16/07/2023 Pazar Köşe yazarı V.T
Torun Sâlih Efendi Kayseri evliyâsındandır. 1799 (H.1214)
târihinde Kayseri'de doğdu. Âlim ve zâhid bir zât olan dedesi Mûsâ Efendi,
kendisine "Torun" diye hitâb ettiği için adı halk arasında
"Torun Efendi" diye meşhur oldu. Kayseri’de medrese tahsilini
tamamladı. Câmi-i Kebîr’de müderrislik vazîfesine getirildi. 1885 (H.1302)
yılında Kayseri'de vefât etti. Bir dersinde şunları anlattı:
Görünmeyen his organları da beştir: Birincisi, "Hiss-i
müşterek"dir. Bu duygunun yeri, beynin önündedir. His organlarından
beyindeki duygu merkezlerine gelen hâricî tesirlerin hepsi, burada toplanır.
İkincisi, "Hayâl"dir. Bunun yeri, beynin birinci boşluğunun
önündedir. Hiss-i müşterekte toplanıp anlaşılan, hissedilenler burada saklanır.
Bir cisme bakınca, bu cisim, hiss-i müşterekte duyulur. Bu cisim, göz önünden
çekilince, hiss-i müşterekte hissedilmesi kalmaz. Fakat, hayâle gelen tesîri
uzun zaman kalır. Hayâl olmasaydı, herkes birbirini unutur, kimse kimseyi
tanımazdı. Üçüncüsü, "Vâhime"dir. His organları ile duyulamayan,
fakat duyulanlardan çıkarılabilen mânaları anlar. Meselâ düşmanlık, doğruluk
bir organla his edilmez. Fakat dost, düşman olan kimse görülür, hissedilir. Bu
kimselerden dostluğu, düşmanlığı anlayan iç kuvvete vâhime denir. Vâhime
kuvveti olmasaydı, koyun, kurdun düşman olduğunu anlamaz, ondan kaçmazdı.
Yavrusunu da korumazdı. Dördüncü kuvvet, "Hâfıza"dır.
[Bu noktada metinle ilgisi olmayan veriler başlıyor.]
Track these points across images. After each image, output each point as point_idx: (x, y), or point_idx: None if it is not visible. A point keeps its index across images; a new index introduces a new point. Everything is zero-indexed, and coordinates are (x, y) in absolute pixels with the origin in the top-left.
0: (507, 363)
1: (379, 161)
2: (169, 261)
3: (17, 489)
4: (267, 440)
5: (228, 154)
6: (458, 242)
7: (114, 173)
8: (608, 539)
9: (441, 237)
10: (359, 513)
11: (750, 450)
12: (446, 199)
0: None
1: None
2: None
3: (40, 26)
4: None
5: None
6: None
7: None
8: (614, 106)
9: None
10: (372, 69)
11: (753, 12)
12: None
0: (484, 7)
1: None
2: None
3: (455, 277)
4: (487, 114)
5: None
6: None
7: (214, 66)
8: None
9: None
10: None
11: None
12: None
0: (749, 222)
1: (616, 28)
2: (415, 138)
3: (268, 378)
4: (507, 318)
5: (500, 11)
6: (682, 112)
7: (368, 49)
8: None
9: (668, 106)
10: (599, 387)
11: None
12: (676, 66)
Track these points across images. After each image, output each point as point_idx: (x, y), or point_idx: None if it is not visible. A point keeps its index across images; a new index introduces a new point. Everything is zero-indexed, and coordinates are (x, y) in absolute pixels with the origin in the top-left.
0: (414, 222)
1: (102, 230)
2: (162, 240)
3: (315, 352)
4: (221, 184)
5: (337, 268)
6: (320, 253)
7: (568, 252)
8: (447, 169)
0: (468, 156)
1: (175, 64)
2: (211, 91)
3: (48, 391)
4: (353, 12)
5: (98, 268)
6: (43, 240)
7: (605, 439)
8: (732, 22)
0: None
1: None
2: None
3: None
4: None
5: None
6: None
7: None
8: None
Vâhimenin
anladığı mânaları saklar. Beşinci kuvvete "Mütasarrıfa" denir.
Anlaşılan duyguları ve mânaları karşılaştırıp, yeni mânalar elde eder. Meselâ
zümrüdden bir dağ düşünür. Şairlerde bu kuvvet fazladır.
Hayvân ruhunun ikinci kuvveti olan, hareket kuvveti de, iki
türlüdür: Birincisi, "Şehevî" kuvvettir. İnsanlar ve hayvânlar,
şehvet kuvvetleri ile, kendilerine tatlı gelen ve muhtaç oldukları şeyleri
isterler. Bunlara "Behimî" kuvvet de denir. İkincisi
"Gadabî" kuvvettir. Bu kuvvet ile, kendilerine çirkin, zararlı
olan şeyleri defederler, kovarlar. Bunlara "Canavar" kuvvetler
de denir.
Hareket kuvvetleri, müdrike kuvvetlerine muhtaçdırlar. Çünkü,
önce duygu organları ile, iyi veya kötü olduğu anlaşılmalıdır ki, istenebilsin
veya atılsın. Bütün bu duyguların ve hareketlerin hepsi sinirlerle
yapılmaktadır.
İnsan kalbi ve ruhu, yalnız insanlarda bulunur. Bu ruhun da iki
kuvveti vardır. İnsan, bu iki kuvvet ile, hayvânlardan ayrılmaktadır. Bu iki
kuvvetten birisi, idrâk edici olan "Kuvve-i âlime" ve
"Müdrike" denilen bilici kuvvettir. İkincisi, "Kuvve-i
âmile" yapıcı kuvvettir.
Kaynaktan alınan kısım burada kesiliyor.